英字新聞で見つけた忍者学校の記事

2004年に南米のボリビアを旅したとき、首都ラパスの観光案内所でもらった英字新聞を見てびっくり仰天したことがあります。そこにはなんと、ラパスに忍者学校があり、ボリビア人インストラクターがボリビア人生徒に忍術を教えている、と書かれていたのです。新聞には、忍者の格好をした人々が練習に励む写真や、連絡先のメールアドレスまで載せてありました。ぜひ見に行きたいと思いましたが、その記事を読んだのはバスで12時間も離れた憲法上の首都、スクレ。そのままアルゼンチンへと南下する予定だった私は、心残りなままボリビアを後にしました。

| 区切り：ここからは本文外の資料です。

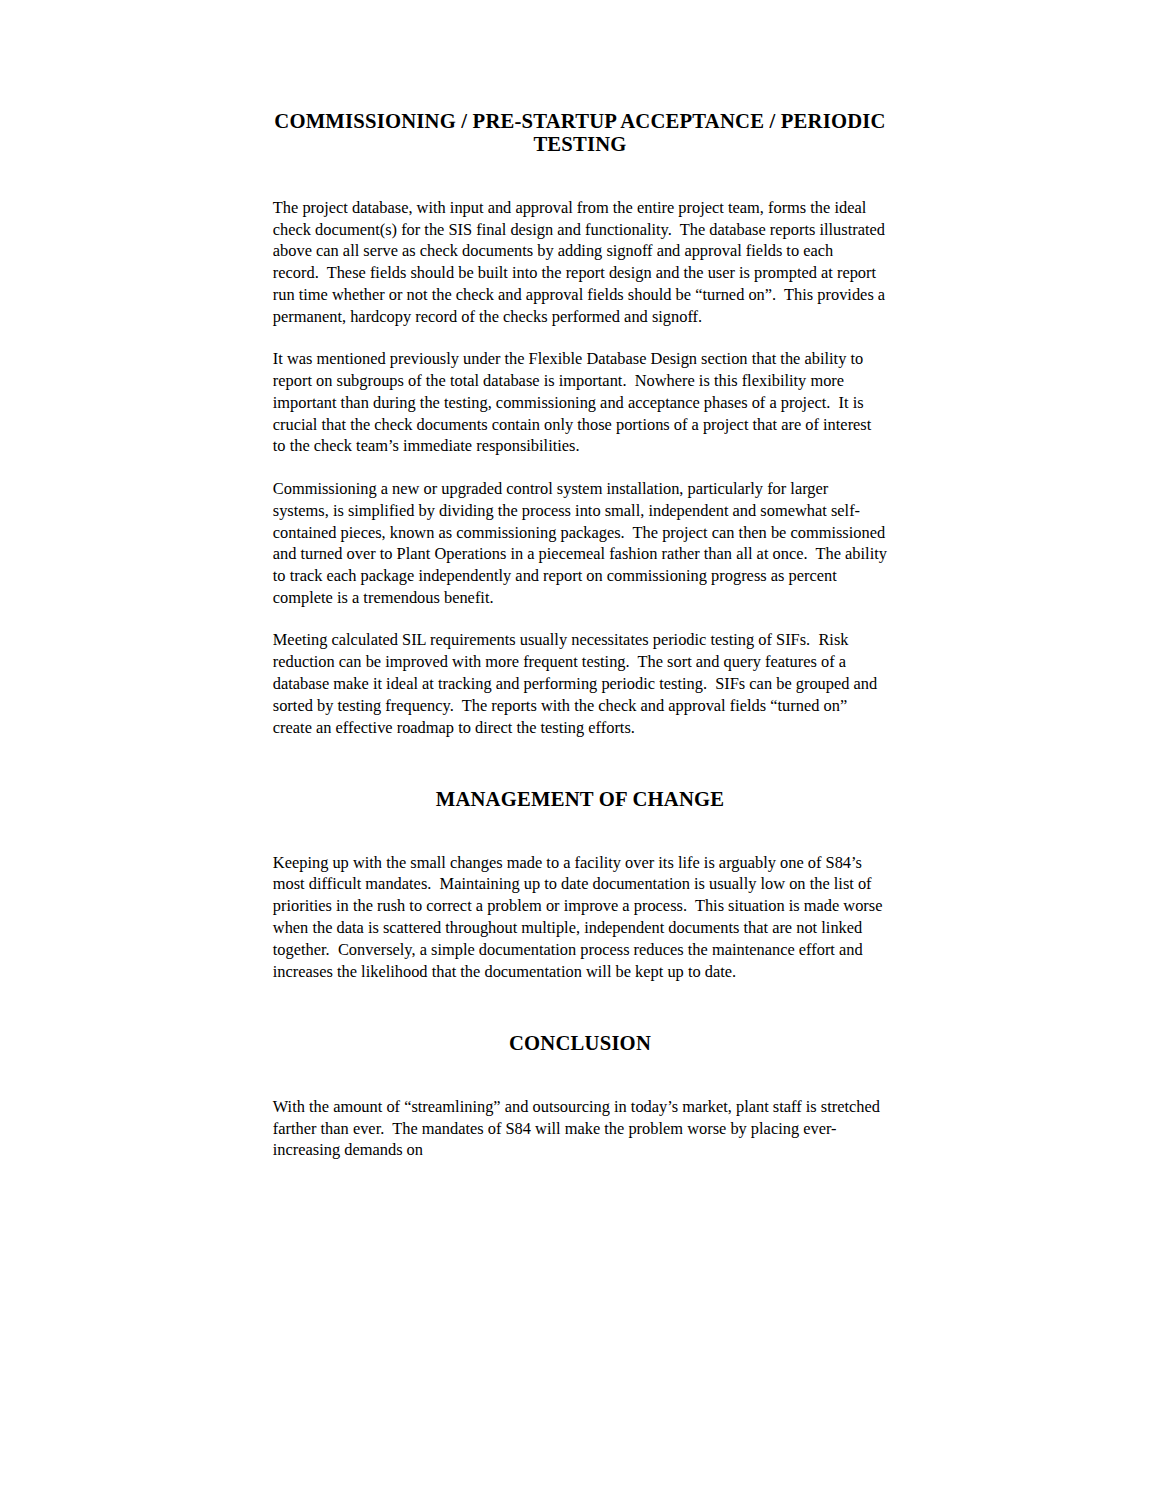COMMISSIONING / PRE-STARTUP ACCEPTANCE / PERIODIC TESTING
The project database, with input and approval from the entire project team, forms the ideal check document(s) for the SIS final design and functionality. The database reports illustrated above can all serve as check documents by adding signoff and approval fields to each record. These fields should be built into the report design and the user is prompted at report run time whether or not the check and approval fields should be “turned on”. This provides a permanent, hardcopy record of the checks performed and signoff.
It was mentioned previously under the Flexible Database Design section that the ability to report on subgroups of the total database is important. Nowhere is this flexibility more important than during the testing, commissioning and acceptance phases of a project. It is crucial that the check documents contain only those portions of a project that are of interest to the check team’s immediate responsibilities.
Commissioning a new or upgraded control system installation, particularly for larger systems, is simplified by dividing the process into small, independent and somewhat self-contained pieces, known as commissioning packages. The project can then be commissioned and turned over to Plant Operations in a piecemeal fashion rather than all at once. The ability to track each package independently and report on commissioning progress as percent complete is a tremendous benefit.
Meeting calculated SIL requirements usually necessitates periodic testing of SIFs. Risk reduction can be improved with more frequent testing. The sort and query features of a database make it ideal at tracking and performing periodic testing. SIFs can be grouped and sorted by testing frequency. The reports with the check and approval fields “turned on” create an effective roadmap to direct the testing efforts.
MANAGEMENT OF CHANGE
Keeping up with the small changes made to a facility over its life is arguably one of S84’s most difficult mandates. Maintaining up to date documentation is usually low on the list of priorities in the rush to correct a problem or improve a process. This situation is made worse when the data is scattered throughout multiple, independent documents that are not linked together. Conversely, a simple documentation process reduces the maintenance effort and increases the likelihood that the documentation will be kept up to date.
CONCLUSION
With the amount of “streamlining” and outsourcing in today’s market, plant staff is stretched farther than ever. The mandates of S84 will make the problem worse by placing ever-increasing demands on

海外に実在するオモシロ学校。ボリビアに忍者養成学校がある!? 海外に実在するオモシロ学校。ボリビアに忍者養成学校がある!?

忍術は「幸せになる術」

その忍者学校は一体どういう所なのでしょうか。英字新聞によると、生徒は白、赤、紫、茶色、黒などの帯の色によってレベル分けされているようです。基本のトレーニングは、敵を投げたり制したりする練習と、必殺ポイントを見定める術を学ぶことだそう。レベルが上がると、小刀や手裏剣、弓矢などの武器を用います。意外なことに、ここでは精神修養としての一面が重視され、多くの人が「忍術を習い始めてから幸せになった」と言っているとのこと。どこか武道を思わせます。さらに驚いたことに、この学校の生徒たちは卒業後、ブラジルやペルーの特殊部隊に職を得ていると書かれていました。

残念ながら廃校に……しかし新たな展開が

そんなユニークなボリビアの忍者学校を、2011年に実際に訪れた日本人旅行者がいました。しかし残念ながら、当時すでに廃校になっていたようです。あの忍者学校はどこへ行ってしまったのか……。あきらめきれない私がさらに調べていると、なんと校長であり、屯網田流の創始者であるマルコス・トロ氏ご本人と連絡を取ることに成功ました。さすが現代のインターネットの普及と、グローバリズムを感じさせる出来事でした。氏によると、学校はまだ存在し、現在はラパスから3時間ほどのペルーニョという村にあるそうです。

忍者学校は誰にでも開かれている

ここではマルコス・トロ氏から話を伺った、「屯網田流忍術国際連盟」の詳細についてご紹介します。ペルーニョ村の忍者学校では、外国人のためのインストラクター資格取得クラスを、毎年1月5日から3ヵ月間設けているそうです。今年(2013年)は20人の外国人生徒がいたとのこと。一方通年コースもあり、現在15人が忍術の習得に励んでいます。トレーニングは月曜から土曜まで、ときにはひと晩じゅう行なわれることもあるそうです。誰でも入学できますが、3ヵ月前までに予約をし、受講料は先に支払うことが条件です。また、自宅にいながらオンラインでの授業を受けることも可能(無料)。申し込むと動画が送られてくるので、学んだ後に自らの動画を送り返します。学校入学に関する申し込みや問い合わせは、Eメールで受け付けているとのこと。日本にすら存在しない忍者学校。忍術という自国の文化が、外国でどのように伝えられているのか、どこまでも興味が尽きません。